I cannot agree with the conclusion reached by the majority that the appropriate level of discipline in this case is suspension for 90 days. I believe Freeman's conduct mandates the sanction of disbarment.

ABA Standard 5.11[13], which we have relied upon in this Court as persuasive authority, provides that absent mitigating or aggravating factors, disbarment is generally appropriate for serious, intentional conduct involving criminal conduct or dishonesty. The Special Master found that Freeman engaged in professional conduct involving dishonesty. Standard 4, Bar Rule 4-102. Conversely, there were no persuasive mitigating circumstances surrounding Freeman's misconduct. This Court has consistently held that

[i]n determining the appropriate sanction, the American Bar Association's standards provide guidance. In the Matter of Jack O. Morse, 265 Ga. 353, 354(2), 456 S.E.2d 52 (1995). Under those standards, disbarment is generally appropriate when a lawyer engages in any serious criminal misconduct ... or engages in any other intentional conduct involving dishonesty, fraud, or deceit. Standard 5.11, ABA Standards for Imposing Lawyer Sanctions (1991).

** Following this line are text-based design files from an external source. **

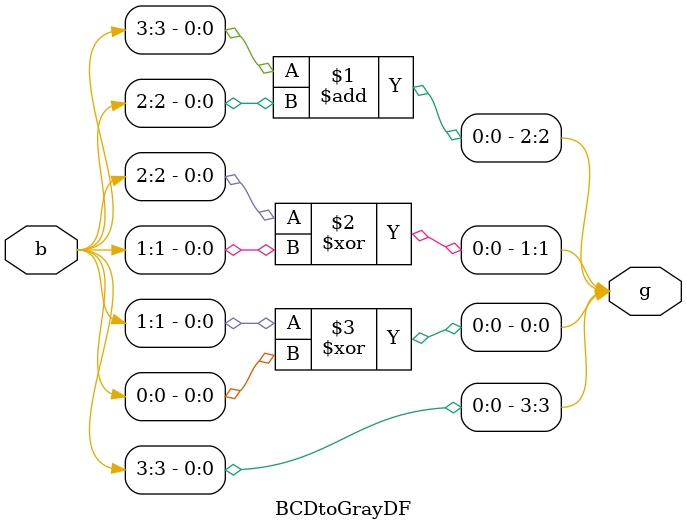
<source format=v>
module BCDtoGrayGate (b,g);
	output [3:0]g;
	input [3:0]b;
	
	assign g[3] = b[3];
	or o1(g[2], b[3], b[2]);
	xor o2(g[1], b[2], b[1]);
	xor o3(g[0], b[1], b[0]);
endmodule

module BCDtoGrayDF (b,g);
	output [3:0]g;
	input [3:0]b;
	
	assign g[3] = b[3];
	assign g[2] = b[3] + b[2];
	assign g[1] = b[2] ^b[1];
	assign g[0] = b[1] ^b[0];
endmodule
</source>
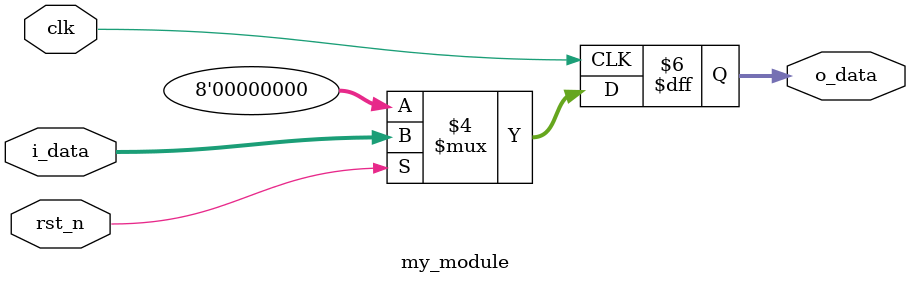
<source format=v>
module my_module (
    input  wire clk,
    input  wire rst_n,
    input  wire [7:0] i_data,
    output reg  [7:0] o_data
);
    always @(posedge clk) begin
        if (!rst_n)
            o_data <= 8'd0;
        else
            o_data <= i_data;
    end
endmodule

</source>
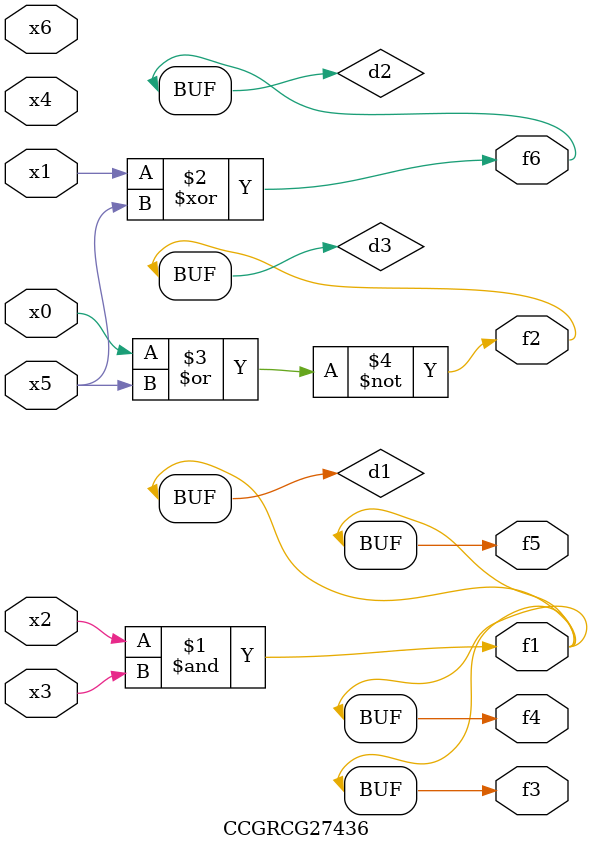
<source format=v>
module CCGRCG27436(
	input x0, x1, x2, x3, x4, x5, x6,
	output f1, f2, f3, f4, f5, f6
);

	wire d1, d2, d3;

	and (d1, x2, x3);
	xor (d2, x1, x5);
	nor (d3, x0, x5);
	assign f1 = d1;
	assign f2 = d3;
	assign f3 = d1;
	assign f4 = d1;
	assign f5 = d1;
	assign f6 = d2;
endmodule

</source>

In the Matter of Thomas Washburn, 266 Ga. 50, 464 S.E.2d 192 (1995). Freeman took funds held in a guardianship account which belonged to an incapacitated adult he was representing. He was found to have violated Standards 4, 65(A) and 65(D) of Bar Rule 4-102, each of which may be punished by disbarment. In failing to apply disbarment as the appropriate level of discipline, the majority sends the wrong message to the bench, bar, and public, by again failing to punish the disciplinary infraction with a penalty appropriate to the seriousness of the misconduct. See In the Matter of Kenneth Raymond Carlson, 268 Ga. 335, 489 S.E.2d 834 (1997), Because I would disbar Ronald J. Freeman, I must dissent to the majority's imposition of a 90-day suspension in this case.

I am authorized to state that Justice THOMPSON joins in this dissent.

NOTES

[1] In re Lyles, 266 Ga. 668, 670, 469 S.E.2d 670 (1996); In re Morse, 266 Ga. 652, 653, 470 S.E.2d 232 (1996).

[2] ABA Standards for Imposing Lawyer Sanctions, Standard 9.32(a).

[3] Standard 9.32(b).

[4] Standard 9.32(c).

[5] Standard 9.32(d); In re Housman, 268 Ga. 16, 18, 485 S.E.2d 202 (1997).

[6] Standard 9.32(e); In re Housman, 268 Ga. at 18, 485 S.E.2d 202.

[7] Standard 9.32(g); In re Housman, 268 Ga. at 18, 485 S.E.2d 202.

[8] Standard 9.32(h).

[9] Standard 9.32(j).

[10] Standard 9.32(l).

[11] In re Meier, 256 Ga. 72, 73-75, 344 S.E.2d 212 (1986).

[12] See In re McAllister, 263 Ga. 346, 435 S.E.2d 37 (1993).

[13] Standard 5.11 provides that disbarment is generally appropriate when: (a) a lawyer engages in serious criminal conduct, a necessary element of which includes ... misappropriation or theft; or (b) a lawyer engages in any other intentional conduct involving dishonesty, fraud, deceit, or misrepresentation that seriously adversely reflects on the lawyer's fitness to practice.